◆ **Instructions to follow**
Rewrite the data below as a JSON list of strings, one string for each line, and skip any blank lines. Leave the images out of your answer.

◆ **Input rows**
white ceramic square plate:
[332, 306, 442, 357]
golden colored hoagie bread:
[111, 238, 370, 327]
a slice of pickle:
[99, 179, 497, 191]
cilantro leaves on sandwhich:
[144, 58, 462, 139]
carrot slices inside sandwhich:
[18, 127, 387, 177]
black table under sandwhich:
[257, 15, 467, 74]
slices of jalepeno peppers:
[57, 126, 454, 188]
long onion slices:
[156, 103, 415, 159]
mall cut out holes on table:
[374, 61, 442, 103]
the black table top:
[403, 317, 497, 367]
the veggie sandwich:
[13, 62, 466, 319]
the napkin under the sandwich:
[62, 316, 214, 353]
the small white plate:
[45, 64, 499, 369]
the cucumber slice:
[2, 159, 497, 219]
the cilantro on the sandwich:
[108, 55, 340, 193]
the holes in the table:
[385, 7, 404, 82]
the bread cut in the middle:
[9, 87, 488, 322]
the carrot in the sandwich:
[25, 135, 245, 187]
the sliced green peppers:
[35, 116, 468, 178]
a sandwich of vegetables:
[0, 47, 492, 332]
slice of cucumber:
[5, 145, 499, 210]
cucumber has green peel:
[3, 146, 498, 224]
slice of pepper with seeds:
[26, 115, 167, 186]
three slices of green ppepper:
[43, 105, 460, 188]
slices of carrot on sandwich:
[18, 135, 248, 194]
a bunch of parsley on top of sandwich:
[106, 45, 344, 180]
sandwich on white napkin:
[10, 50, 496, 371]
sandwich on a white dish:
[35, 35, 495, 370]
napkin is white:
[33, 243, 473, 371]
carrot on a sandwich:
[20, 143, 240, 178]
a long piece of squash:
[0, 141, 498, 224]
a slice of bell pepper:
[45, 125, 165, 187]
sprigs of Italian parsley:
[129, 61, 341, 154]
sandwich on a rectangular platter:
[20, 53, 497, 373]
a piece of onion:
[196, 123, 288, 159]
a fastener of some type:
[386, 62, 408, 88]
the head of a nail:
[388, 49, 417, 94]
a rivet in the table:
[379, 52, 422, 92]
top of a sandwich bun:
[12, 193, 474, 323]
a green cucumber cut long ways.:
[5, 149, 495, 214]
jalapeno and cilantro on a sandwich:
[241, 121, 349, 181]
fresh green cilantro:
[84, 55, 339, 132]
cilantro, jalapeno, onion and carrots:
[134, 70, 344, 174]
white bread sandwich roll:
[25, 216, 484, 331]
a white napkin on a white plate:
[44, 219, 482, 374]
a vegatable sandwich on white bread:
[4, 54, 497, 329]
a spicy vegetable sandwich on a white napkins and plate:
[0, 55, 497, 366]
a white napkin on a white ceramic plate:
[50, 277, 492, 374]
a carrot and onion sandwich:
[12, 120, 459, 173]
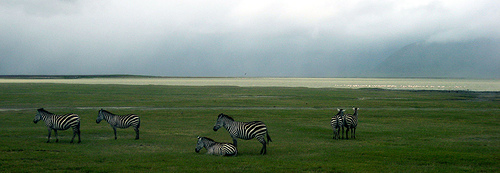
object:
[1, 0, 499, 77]
sky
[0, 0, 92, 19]
clouds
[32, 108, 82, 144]
zebra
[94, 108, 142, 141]
zebra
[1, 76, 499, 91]
water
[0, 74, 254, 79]
land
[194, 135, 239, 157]
zebra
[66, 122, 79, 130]
stripes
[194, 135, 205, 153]
head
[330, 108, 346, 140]
zebra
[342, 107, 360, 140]
zebra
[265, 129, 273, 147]
tail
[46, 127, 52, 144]
leg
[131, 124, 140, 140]
leg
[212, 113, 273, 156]
standing zebra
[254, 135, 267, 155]
leg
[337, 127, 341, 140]
leg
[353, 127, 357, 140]
leg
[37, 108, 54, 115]
hair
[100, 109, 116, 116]
hair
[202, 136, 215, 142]
hair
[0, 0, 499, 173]
photo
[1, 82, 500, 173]
grassy area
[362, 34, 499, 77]
hills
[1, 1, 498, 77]
background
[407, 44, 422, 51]
trees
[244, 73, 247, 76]
birds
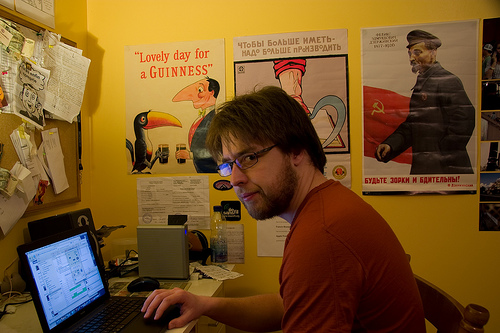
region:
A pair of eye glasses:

◆ **Full output**
[
  "white ceramic square plate:",
  "[332, 306, 442, 357]",
  "golden colored hoagie bread:",
  "[111, 238, 370, 327]",
  "a slice of pickle:",
  "[99, 179, 497, 191]",
  "cilantro leaves on sandwhich:",
  "[144, 58, 462, 139]",
  "carrot slices inside sandwhich:",
  "[18, 127, 387, 177]",
  "black table under sandwhich:",
  "[257, 15, 467, 74]",
  "slices of jalepeno peppers:",
  "[57, 126, 454, 188]",
  "long onion slices:",
  "[156, 103, 415, 159]",
  "mall cut out holes on table:",
  "[374, 61, 442, 103]",
  "the black table top:",
  "[403, 317, 497, 367]",
  "the veggie sandwich:",
  "[13, 62, 466, 319]",
  "the napkin under the sandwich:",
  "[62, 316, 214, 353]",
  "the small white plate:",
  "[45, 64, 499, 369]",
  "the cucumber slice:",
  "[2, 159, 497, 219]",
  "the cilantro on the sandwich:",
  "[108, 55, 340, 193]",
  "the holes in the table:",
  "[385, 7, 404, 82]",
  "the bread cut in the middle:",
  "[9, 87, 488, 322]",
  "the carrot in the sandwich:",
  "[25, 135, 245, 187]",
  "the sliced green peppers:",
  "[35, 116, 468, 178]",
  "a sandwich of vegetables:",
  "[0, 47, 492, 332]",
  "slice of cucumber:",
  "[5, 145, 499, 210]",
  "cucumber has green peel:",
  "[3, 146, 498, 224]",
  "slice of pepper with seeds:",
  "[26, 115, 167, 186]",
  "three slices of green ppepper:",
  "[43, 105, 460, 188]",
  "slices of carrot on sandwich:",
  "[18, 135, 248, 194]",
  "a bunch of parsley on top of sandwich:",
  "[106, 45, 344, 180]",
  "sandwich on white napkin:",
  "[10, 50, 496, 371]",
  "sandwich on a white dish:",
  "[35, 35, 495, 370]",
  "napkin is white:",
  "[33, 243, 473, 371]",
  "carrot on a sandwich:",
  "[20, 143, 240, 178]",
  "a long piece of squash:",
  "[0, 141, 498, 224]",
  "a slice of bell pepper:",
  "[45, 125, 165, 187]",
  "sprigs of Italian parsley:",
  "[129, 61, 341, 154]",
  "sandwich on a rectangular platter:",
  "[20, 53, 497, 373]",
  "a piece of onion:",
  "[196, 123, 288, 159]",
  "a fastener of some type:",
  "[386, 62, 408, 88]",
  "the head of a nail:",
  "[388, 49, 417, 94]",
  "a rivet in the table:",
  "[379, 52, 422, 92]",
  "top of a sandwich bun:",
  "[12, 193, 474, 323]",
  "a green cucumber cut long ways.:",
  "[5, 149, 495, 214]",
  "jalapeno and cilantro on a sandwich:",
  "[241, 121, 349, 181]",
  "fresh green cilantro:",
  "[84, 55, 339, 132]",
  "cilantro, jalapeno, onion and carrots:",
  "[134, 70, 344, 174]",
  "white bread sandwich roll:",
  "[25, 216, 484, 331]",
  "a white napkin on a white plate:",
  "[44, 219, 482, 374]",
  "a vegatable sandwich on white bread:",
  "[4, 54, 497, 329]",
  "a spicy vegetable sandwich on a white napkins and plate:",
  "[0, 55, 497, 366]",
  "a white napkin on a white ceramic plate:",
  "[50, 277, 492, 374]",
  "a carrot and onion sandwich:",
  "[12, 120, 459, 173]",
  "object:",
  "[1, 0, 499, 77]",
  "sky",
  "[0, 0, 92, 19]",
  "clouds",
  "[32, 108, 82, 144]",
  "zebra",
  "[94, 108, 142, 141]",
  "zebra",
  "[1, 76, 499, 91]",
  "water",
  "[0, 74, 254, 79]",
  "land",
  "[194, 135, 239, 157]",
  "zebra",
  "[66, 122, 79, 130]",
  "stripes",
  "[194, 135, 205, 153]",
  "head",
  "[330, 108, 346, 140]",
  "zebra",
  "[342, 107, 360, 140]",
  "zebra",
  "[265, 129, 273, 147]",
  "tail",
  "[46, 127, 52, 144]",
  "leg",
  "[131, 124, 140, 140]",
  "leg",
  "[212, 113, 273, 156]",
  "standing zebra",
  "[254, 135, 267, 155]",
  "leg",
  "[337, 127, 341, 140]",
  "leg",
  "[353, 127, 357, 140]",
  "leg",
  "[37, 108, 54, 115]",
  "hair",
  "[100, 109, 116, 116]",
  "hair",
  "[202, 136, 215, 142]",
  "hair",
  "[0, 0, 499, 173]",
  "photo",
  "[1, 82, 500, 173]",
  "grassy area",
  "[362, 34, 499, 77]",
  "hills",
  "[1, 1, 498, 77]",
  "background",
  "[407, 44, 422, 51]",
  "trees",
  "[244, 73, 247, 76]",
  "birds",
  "region:",
  "A pair of eye glasses:"
]